Here are some tips for trial and appellate lawyers based on Johnson’s practice:
1. Start each deposition with a dramatic and unexpected line of inquiry, instead of the usual dull survey of past employment and the like. Johnson once began his cross examination of a witness with the opening comment “Now, Major, let me sharpen my teeth on you.” While such a comment would lead to the rapid imposition of sanctions today, sensitive matters relevant to the case can be raised right out of the box to take even the most prepared witness out of his comfort zone.
2. Tailor your cross examination to the specific witness and case. One size does not fit all cases, and general cross examination templates are of little practical use. Johnson’s biographer, Robert Bell, describes the Johnson approach to cross examination as follows: “his style varied with the case and the witnesses. He would help some witnesses and coldly destroy others. Some he would cajole, and others he would ridicule; some he would confuse, and others he would terrify.”
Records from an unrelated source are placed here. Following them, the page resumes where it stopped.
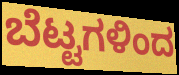
ಬೆಟ್ಟಗಳಿಂದ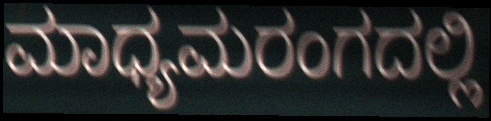
ಮಾಧ್ಯಮರಂಗದಲ್ಲಿ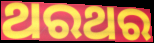
ଥରଥରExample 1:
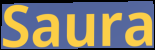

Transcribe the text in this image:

Saura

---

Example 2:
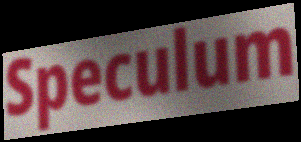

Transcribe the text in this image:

Speculum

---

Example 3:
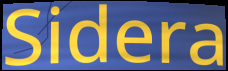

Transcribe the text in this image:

Sidera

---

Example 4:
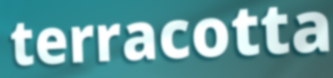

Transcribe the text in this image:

terracotta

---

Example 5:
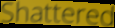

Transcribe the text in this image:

Shattered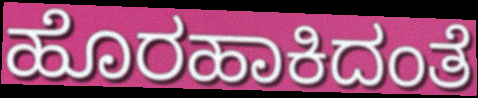
ಹೊರಹಾಕಿದಂತೆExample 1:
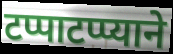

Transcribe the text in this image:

टप्पाटप्प्याने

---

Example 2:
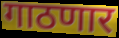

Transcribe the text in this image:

गाठणार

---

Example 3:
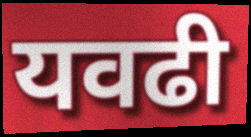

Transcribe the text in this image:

यवढी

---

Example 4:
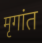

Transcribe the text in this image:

मृगांत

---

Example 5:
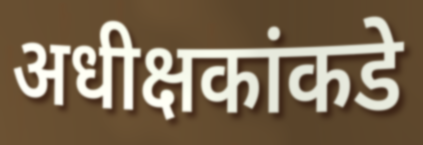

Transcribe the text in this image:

अधीक्षकांकडे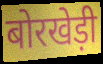
बोरखेड़ीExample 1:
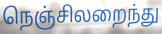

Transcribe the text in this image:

நெஞ்சிலறைந்து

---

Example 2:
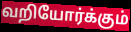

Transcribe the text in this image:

வறியோர்க்கும்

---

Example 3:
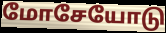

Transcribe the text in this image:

மோசேயோடு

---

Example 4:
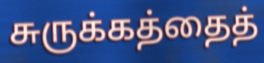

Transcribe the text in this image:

சுருக்கத்தைத்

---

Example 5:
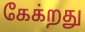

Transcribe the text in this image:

கேக்றது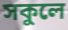
সকুলেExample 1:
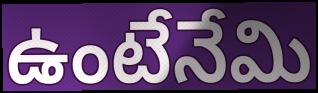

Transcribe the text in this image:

ఉంటేనేమి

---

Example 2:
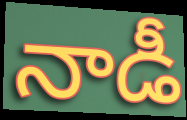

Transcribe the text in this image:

నాడీ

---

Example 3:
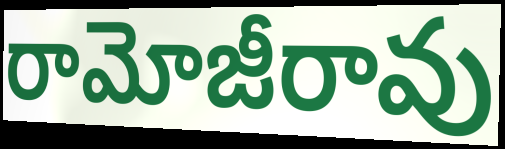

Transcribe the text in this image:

రామోజీరావు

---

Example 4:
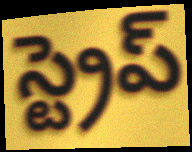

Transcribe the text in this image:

స్ట్రెప్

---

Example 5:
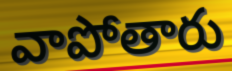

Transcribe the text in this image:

వాపోతారు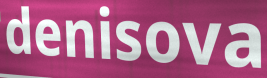
denisova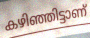
കഴിഞ്ഞിട്ടാണ്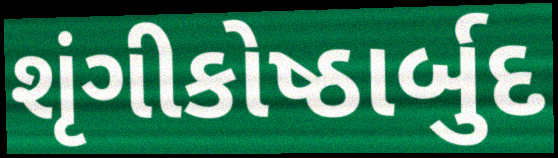
શૃંગીકોષ્ઠાર્બુદ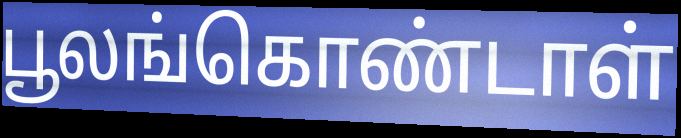
பூலங்கொண்டாள்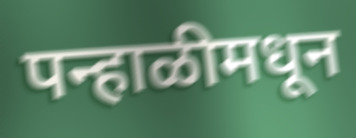
पन्हाळीमधून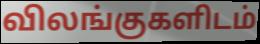
விலங்குகளிடம்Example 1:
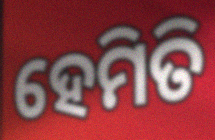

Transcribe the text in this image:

ହେମିତି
3. Be clear and, more importantly, be concise. One newspaper account of Johnson’s argument before the Supreme Court in the Northern Securities case referred to his “remarkable clearness and conciseness.” Robert Bell tells us that a common comment made about Johnson was that “few lawyers could say as much in fifteen minutes.”
4. Be conversational with jurors. Johnson was not a showboat. Like Lincoln and other great lawyers, he was usually understated in the courtroom. Robert Bell explains that “His favorite technique was to talk to the jury as he might talk to a neighbor over the back fence.”
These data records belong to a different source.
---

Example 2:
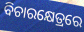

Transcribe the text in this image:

ବିଚାରକ୍ଷେତ୍ରରେ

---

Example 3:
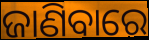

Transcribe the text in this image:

ଜାଣିବାରେ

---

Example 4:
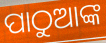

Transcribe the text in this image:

ପାଠୁଆଙ୍କ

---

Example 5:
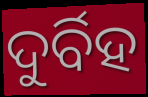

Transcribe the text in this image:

ଦୁର୍ବିହ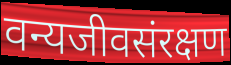
वन्यजीवसंरक्षणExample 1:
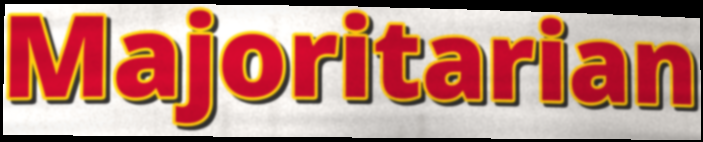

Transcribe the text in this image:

Majoritarian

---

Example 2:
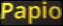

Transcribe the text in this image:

Papio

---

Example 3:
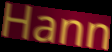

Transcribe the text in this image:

Hann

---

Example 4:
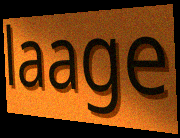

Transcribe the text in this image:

laage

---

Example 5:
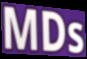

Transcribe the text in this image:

MDs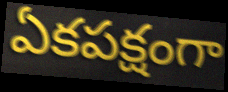
ఏకపక్షంగా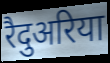
रैदुअरिया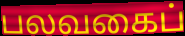
பலவகைப்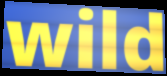
wildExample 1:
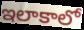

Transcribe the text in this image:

ఇలాకాలో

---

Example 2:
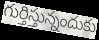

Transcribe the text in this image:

గుర్తిస్తున్నందుకు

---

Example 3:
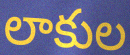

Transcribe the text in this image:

లాకుల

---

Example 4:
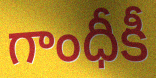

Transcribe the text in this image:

గాంధీకీ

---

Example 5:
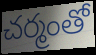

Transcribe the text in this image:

చర్మంతో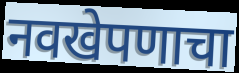
नवखेपणाचाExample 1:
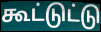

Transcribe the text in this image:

கூட்டுட்டு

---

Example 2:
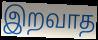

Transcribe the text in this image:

இறவாத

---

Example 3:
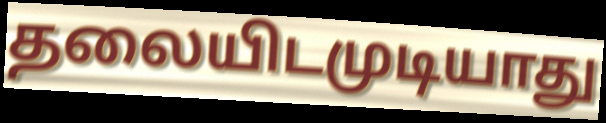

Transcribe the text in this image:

தலையிடமுடியாது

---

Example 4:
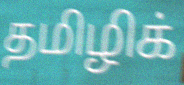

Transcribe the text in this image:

தமிழிக்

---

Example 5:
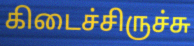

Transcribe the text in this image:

கிடைச்சிருச்சுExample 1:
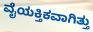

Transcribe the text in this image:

ವೈಯಕ್ತಿಕವಾಗಿತ್ತು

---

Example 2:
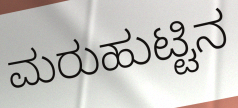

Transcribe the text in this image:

ಮರುಹುಟ್ಟಿನ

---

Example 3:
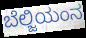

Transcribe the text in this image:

ಬೆಲ್ಜಿಯಂನ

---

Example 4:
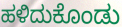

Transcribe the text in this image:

ಹಳಿದುಕೊಂಡು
5. Use humor and be optimistic. The newspaper account of Johnson’s oral argument in Northern Securities identified “the qualities of gentle warmth and a vein of humor which render it a delight to listen to him.” The newspaper also compared Johnson’s approach with that of his adversary, noting that “Mr. Johnson was cheery, good-humored and optimistic while Mr. Knox was severe, and inclined to admonish and deplore.”
6. Select a key point and hammer it home as your theme. Another prominent Philadelphia lawyer, George Wharton Pepper, said of Johnson that “In court he usually selected one point on which to stake his case and drove it home as if he were hitting a spike with a sledge hammer.”
7. Display real humility. Johnson, again like Lincoln, charged fees which were far lower than those charged by less notable practitioners, including his own co-counsel in the major antitrust cases mentioned above. In his personal life, Johnson avoided honors and awards, as well as all personal tributes and social events proposed to be held in his honor. He instructed that at his funeral there should be no pallbearers and no representatives of either bench or bar. Only his immediate family attended the funeral, and only a simple flat marker was placed on his grave site, inscribed with simply with his name and the dates as of his birth and death.
Johnson was 76 when he died. His law practice was so large that it ultimately led to the founding of several large law firms in Philadelphia. He could not be replaced by any single practitioner or law firm. More than any other individual, John Graver Johnson epitomized the “Philadelphia Lawyer” then and now.
Robert R. Bell, The Philadelphia Lawyer: A History, 1735 – 1945 (Selingsgrove,PA: Susquehanna University Press, 1992), 177-193.
Edward F. Mannino, Shaping America: The Supreme Court and American Society (Columbia, SC: University of South Carolina Press, 2009), 93-96.
Roger K. Newman, “Johnson, John G.,” The Yale Biographical Dictionary of American Law (Roger K. Newman, ed.) (New Haven, CT: Yale University Press, 2009), 297-298.